Stored data
= Beginning of Section =
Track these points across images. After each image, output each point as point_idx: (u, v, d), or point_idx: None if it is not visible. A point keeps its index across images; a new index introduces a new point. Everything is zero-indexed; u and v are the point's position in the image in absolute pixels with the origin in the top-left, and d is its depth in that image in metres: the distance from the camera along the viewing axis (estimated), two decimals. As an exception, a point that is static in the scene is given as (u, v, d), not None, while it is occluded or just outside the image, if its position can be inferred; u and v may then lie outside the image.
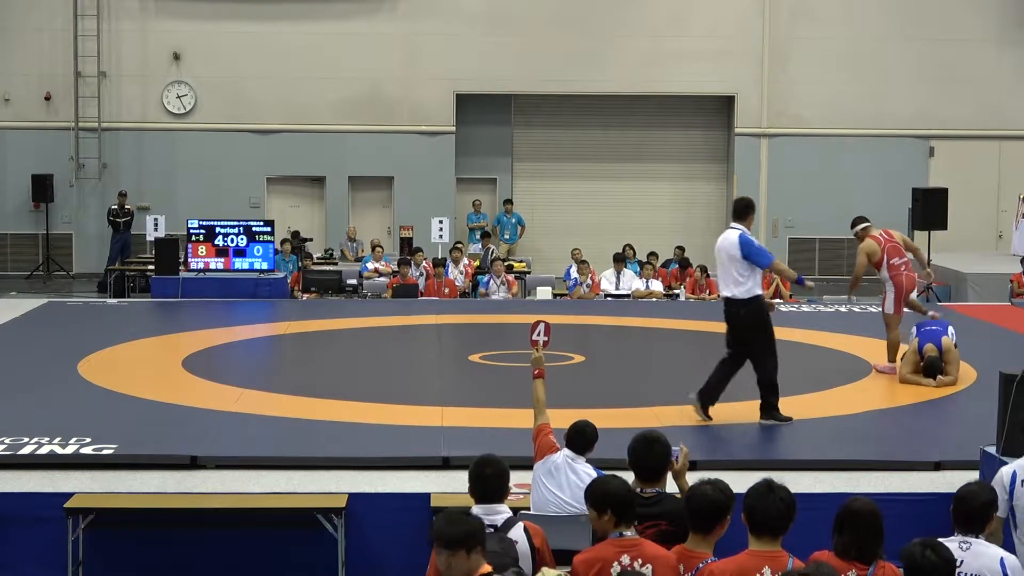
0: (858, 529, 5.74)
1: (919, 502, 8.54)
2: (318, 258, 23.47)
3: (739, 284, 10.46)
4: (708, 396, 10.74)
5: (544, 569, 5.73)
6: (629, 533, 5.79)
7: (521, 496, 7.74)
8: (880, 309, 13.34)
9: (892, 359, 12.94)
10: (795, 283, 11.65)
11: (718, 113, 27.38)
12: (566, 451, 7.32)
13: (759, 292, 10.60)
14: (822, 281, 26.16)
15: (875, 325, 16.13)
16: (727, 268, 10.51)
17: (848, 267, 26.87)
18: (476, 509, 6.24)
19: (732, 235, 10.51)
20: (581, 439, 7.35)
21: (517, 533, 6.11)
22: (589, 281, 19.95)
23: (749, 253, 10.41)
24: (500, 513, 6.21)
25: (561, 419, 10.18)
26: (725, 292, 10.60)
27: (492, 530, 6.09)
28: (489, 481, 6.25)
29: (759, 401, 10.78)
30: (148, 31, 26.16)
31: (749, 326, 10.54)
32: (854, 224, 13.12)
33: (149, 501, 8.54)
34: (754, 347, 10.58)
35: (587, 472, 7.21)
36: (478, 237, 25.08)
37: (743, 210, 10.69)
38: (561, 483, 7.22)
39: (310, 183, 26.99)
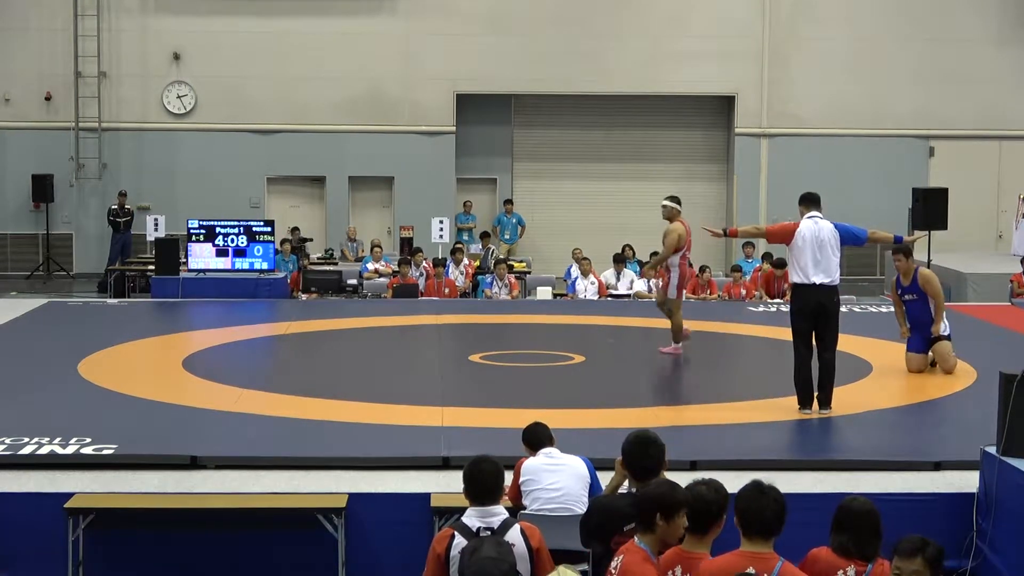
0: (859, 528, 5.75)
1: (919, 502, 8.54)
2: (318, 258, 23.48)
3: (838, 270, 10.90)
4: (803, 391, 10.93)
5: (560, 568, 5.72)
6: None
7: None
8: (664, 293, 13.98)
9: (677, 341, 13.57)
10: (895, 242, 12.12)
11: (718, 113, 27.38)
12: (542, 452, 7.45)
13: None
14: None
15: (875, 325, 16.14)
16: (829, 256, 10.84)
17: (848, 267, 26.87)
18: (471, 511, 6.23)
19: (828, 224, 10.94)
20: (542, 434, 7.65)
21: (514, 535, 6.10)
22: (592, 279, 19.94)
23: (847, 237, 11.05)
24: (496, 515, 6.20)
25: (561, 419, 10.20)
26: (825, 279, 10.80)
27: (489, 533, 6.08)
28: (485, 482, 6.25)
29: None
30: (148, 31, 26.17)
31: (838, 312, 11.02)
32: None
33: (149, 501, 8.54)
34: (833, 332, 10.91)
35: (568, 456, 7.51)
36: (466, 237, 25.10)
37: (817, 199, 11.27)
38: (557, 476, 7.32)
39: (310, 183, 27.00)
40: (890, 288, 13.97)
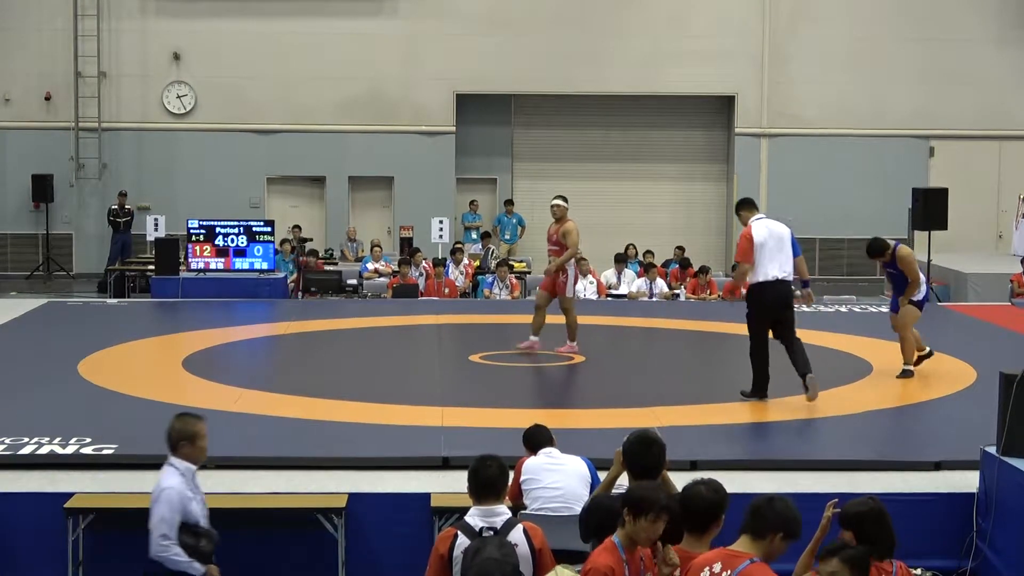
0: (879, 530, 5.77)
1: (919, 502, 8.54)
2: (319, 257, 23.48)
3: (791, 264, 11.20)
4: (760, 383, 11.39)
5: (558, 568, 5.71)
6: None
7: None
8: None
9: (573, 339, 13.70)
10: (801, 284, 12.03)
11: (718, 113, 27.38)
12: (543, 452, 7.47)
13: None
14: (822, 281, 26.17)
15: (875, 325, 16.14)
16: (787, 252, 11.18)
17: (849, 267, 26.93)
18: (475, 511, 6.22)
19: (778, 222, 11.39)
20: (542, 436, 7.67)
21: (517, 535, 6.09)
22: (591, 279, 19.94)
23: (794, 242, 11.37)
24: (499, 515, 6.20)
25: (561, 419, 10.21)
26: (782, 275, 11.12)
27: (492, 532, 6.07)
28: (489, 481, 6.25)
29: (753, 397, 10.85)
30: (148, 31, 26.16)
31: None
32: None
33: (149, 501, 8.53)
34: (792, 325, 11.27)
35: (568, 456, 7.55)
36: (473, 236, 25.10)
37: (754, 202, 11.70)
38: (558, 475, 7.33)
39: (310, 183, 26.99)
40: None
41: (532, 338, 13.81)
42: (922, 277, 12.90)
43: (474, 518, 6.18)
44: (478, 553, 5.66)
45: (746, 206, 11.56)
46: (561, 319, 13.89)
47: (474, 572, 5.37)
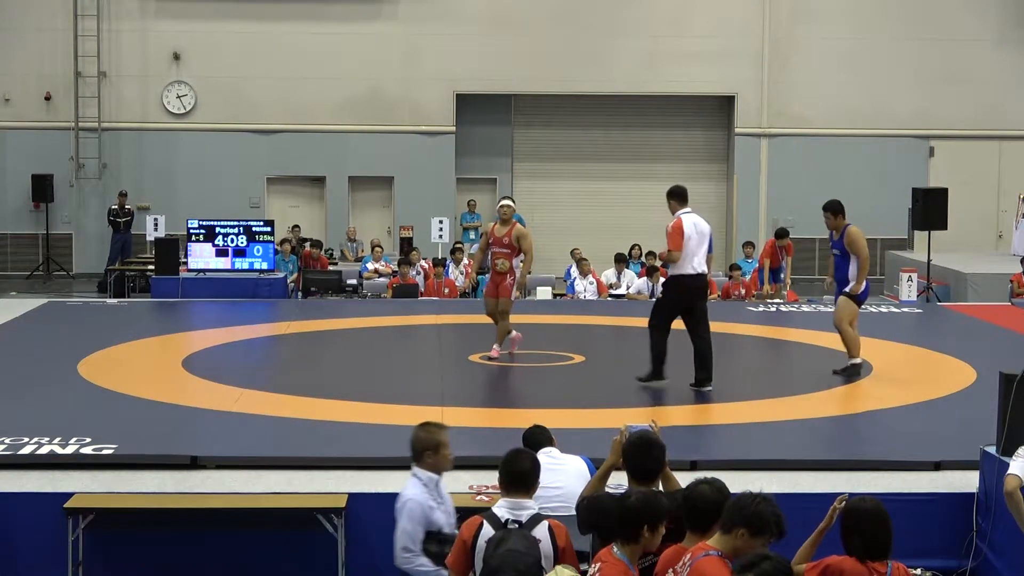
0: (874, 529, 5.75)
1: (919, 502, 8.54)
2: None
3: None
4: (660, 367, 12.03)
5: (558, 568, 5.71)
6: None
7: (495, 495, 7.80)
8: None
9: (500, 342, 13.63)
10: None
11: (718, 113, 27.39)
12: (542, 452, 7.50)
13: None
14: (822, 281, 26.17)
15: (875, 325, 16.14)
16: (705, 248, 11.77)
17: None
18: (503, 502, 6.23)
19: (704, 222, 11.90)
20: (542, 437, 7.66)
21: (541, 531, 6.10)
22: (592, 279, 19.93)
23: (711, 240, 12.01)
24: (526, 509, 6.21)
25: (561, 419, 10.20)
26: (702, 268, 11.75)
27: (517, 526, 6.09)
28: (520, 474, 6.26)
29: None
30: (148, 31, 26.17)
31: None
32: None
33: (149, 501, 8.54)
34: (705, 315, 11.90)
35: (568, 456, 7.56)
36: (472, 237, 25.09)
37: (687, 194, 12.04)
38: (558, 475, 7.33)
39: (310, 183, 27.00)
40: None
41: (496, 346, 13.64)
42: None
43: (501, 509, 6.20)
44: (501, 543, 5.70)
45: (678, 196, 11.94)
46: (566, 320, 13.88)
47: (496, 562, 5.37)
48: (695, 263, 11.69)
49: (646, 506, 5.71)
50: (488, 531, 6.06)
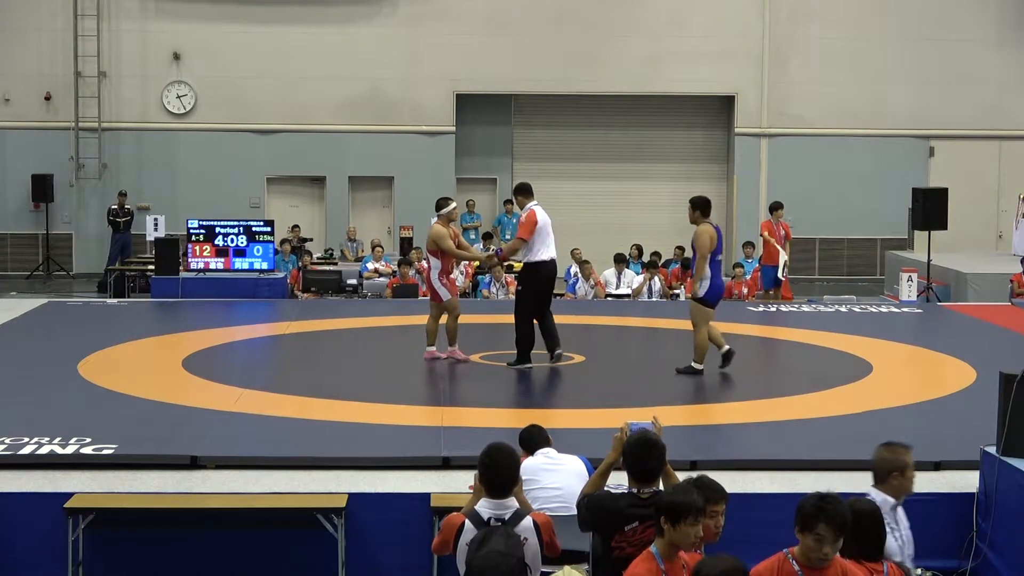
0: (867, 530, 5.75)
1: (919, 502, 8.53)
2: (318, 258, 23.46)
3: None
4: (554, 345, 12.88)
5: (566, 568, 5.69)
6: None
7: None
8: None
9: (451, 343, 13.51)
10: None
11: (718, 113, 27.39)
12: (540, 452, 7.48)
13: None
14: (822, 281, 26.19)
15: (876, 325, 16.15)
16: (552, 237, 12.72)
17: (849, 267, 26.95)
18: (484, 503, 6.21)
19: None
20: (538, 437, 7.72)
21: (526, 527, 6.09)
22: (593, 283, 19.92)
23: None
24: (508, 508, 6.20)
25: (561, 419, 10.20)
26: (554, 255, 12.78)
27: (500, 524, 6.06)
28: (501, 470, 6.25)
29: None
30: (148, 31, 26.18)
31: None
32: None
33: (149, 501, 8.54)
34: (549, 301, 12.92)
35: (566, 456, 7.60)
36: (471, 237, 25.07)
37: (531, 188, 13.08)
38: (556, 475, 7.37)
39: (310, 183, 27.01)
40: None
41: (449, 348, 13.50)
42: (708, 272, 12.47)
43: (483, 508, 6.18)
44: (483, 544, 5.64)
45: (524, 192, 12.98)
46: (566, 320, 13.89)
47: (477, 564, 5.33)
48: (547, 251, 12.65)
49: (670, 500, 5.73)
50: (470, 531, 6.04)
= End of Section =
= Beginning of Section =
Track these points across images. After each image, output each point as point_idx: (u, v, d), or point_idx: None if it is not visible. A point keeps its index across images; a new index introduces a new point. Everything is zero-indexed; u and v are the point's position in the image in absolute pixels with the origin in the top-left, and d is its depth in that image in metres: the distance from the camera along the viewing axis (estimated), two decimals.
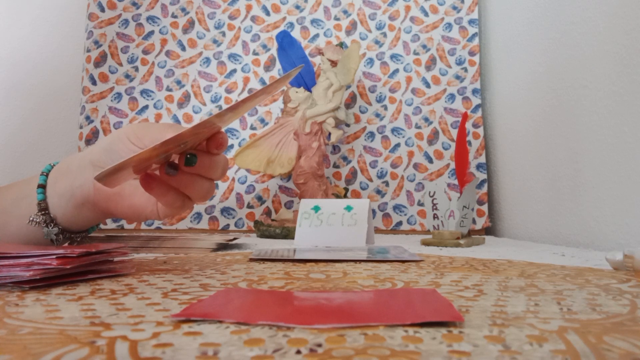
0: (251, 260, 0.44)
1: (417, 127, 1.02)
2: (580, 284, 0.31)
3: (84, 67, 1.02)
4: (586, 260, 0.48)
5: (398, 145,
= End of Section =
### [WHAT YOU SHOULD DO]
Pull out all lines containing the word "images" from the entries above.

### [RESULT OF THIS TASK]
Track these points across images. After each image, output each point as point_idx: (u, v, d), or point_idx: None if it is not visible. A point keeps its index across images; a new index introduces a new point. Everything is zero-indexed; u and v are the point's position in the image in absolute pixels with the origin in the top-left, and d is its depth in that image in metres: the distance from the camera along the viewing axis (estimated), two decimals. As an exception, a point that is static in the scene is given as (u, v, d), not None, while it is occluded or just outside the image, if its position can be inferred; u and v may then lie outside the image.
Track these points across images. After each image, output each point as point_idx: (u, v, d), or point_idx: None if it is not visible. A point keeps its index across images; a new index introduces a new point. Everything is zero-indexed; u and v are the point's position in the image in absolute pixels with the origin in the top-left, and d is its depth in that image in metres: the distance from the camera along the viewing axis (estimated), two decimals.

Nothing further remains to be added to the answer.